§ THE PROBLEM
Filter the entries that follow, copying every line in which the word "PMID" appears.

= Beginning of Section =

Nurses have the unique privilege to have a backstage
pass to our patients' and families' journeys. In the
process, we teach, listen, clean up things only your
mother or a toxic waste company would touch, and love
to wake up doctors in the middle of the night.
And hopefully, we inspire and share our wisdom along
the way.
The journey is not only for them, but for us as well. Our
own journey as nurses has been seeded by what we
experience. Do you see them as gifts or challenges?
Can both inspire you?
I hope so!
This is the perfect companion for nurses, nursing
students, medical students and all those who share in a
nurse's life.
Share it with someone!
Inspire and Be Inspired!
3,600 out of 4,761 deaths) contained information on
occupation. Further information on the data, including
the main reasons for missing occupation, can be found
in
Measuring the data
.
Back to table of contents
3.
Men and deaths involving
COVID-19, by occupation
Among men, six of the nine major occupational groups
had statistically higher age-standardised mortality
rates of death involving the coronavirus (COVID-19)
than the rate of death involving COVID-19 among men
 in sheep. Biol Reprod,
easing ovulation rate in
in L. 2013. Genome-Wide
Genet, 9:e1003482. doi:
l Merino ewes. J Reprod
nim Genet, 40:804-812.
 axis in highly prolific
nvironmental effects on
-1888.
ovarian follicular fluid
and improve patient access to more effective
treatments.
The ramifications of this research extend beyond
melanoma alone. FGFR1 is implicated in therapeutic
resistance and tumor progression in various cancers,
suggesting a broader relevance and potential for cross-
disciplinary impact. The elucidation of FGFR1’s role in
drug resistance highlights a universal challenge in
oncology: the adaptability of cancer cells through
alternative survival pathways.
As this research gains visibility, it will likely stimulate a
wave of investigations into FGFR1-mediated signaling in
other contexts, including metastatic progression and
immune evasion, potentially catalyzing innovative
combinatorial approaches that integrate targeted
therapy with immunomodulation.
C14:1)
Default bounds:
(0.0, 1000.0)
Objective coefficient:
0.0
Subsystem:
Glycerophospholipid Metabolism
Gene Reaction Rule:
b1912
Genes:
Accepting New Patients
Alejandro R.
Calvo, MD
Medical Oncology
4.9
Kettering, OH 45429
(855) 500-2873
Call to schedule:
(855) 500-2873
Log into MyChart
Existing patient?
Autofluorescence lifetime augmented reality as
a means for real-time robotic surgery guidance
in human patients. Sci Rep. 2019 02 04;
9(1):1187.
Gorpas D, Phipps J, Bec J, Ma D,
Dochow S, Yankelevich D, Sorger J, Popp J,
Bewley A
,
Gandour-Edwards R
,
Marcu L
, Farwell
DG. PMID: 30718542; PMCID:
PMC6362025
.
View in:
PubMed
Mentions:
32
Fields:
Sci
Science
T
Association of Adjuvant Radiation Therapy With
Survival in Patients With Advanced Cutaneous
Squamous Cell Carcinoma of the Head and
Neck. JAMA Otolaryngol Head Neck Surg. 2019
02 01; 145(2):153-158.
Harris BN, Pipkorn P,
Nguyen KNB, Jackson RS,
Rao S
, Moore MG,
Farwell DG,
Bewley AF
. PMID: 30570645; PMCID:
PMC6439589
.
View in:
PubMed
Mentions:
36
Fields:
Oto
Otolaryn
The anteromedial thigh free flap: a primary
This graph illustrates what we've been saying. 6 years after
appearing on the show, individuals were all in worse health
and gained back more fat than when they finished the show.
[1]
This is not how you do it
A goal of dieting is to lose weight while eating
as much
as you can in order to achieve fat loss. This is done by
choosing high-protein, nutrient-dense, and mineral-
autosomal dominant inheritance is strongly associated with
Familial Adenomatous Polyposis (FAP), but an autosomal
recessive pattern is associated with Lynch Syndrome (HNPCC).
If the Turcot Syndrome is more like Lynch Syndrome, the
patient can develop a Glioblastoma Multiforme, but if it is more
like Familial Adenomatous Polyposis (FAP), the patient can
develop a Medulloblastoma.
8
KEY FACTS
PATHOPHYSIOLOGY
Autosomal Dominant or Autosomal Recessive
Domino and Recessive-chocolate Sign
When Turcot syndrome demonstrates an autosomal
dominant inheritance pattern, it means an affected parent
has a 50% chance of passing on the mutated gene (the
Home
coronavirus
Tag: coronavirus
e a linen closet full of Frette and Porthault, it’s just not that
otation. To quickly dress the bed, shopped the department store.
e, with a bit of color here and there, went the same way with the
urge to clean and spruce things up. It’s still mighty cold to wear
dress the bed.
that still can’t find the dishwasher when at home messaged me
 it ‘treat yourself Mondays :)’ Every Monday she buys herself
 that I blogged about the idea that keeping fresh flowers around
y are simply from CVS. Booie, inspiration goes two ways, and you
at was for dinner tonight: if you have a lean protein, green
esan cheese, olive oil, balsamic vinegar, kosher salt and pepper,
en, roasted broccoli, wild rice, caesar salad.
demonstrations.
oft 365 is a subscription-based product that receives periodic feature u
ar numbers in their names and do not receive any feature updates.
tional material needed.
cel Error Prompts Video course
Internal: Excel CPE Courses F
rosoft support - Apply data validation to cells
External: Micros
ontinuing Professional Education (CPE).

= End of Section =

§ ANSWER FOR THIS EXERCISE
DG. PMID: 30718542; PMCID:
. PMID: 30570645; PMCID:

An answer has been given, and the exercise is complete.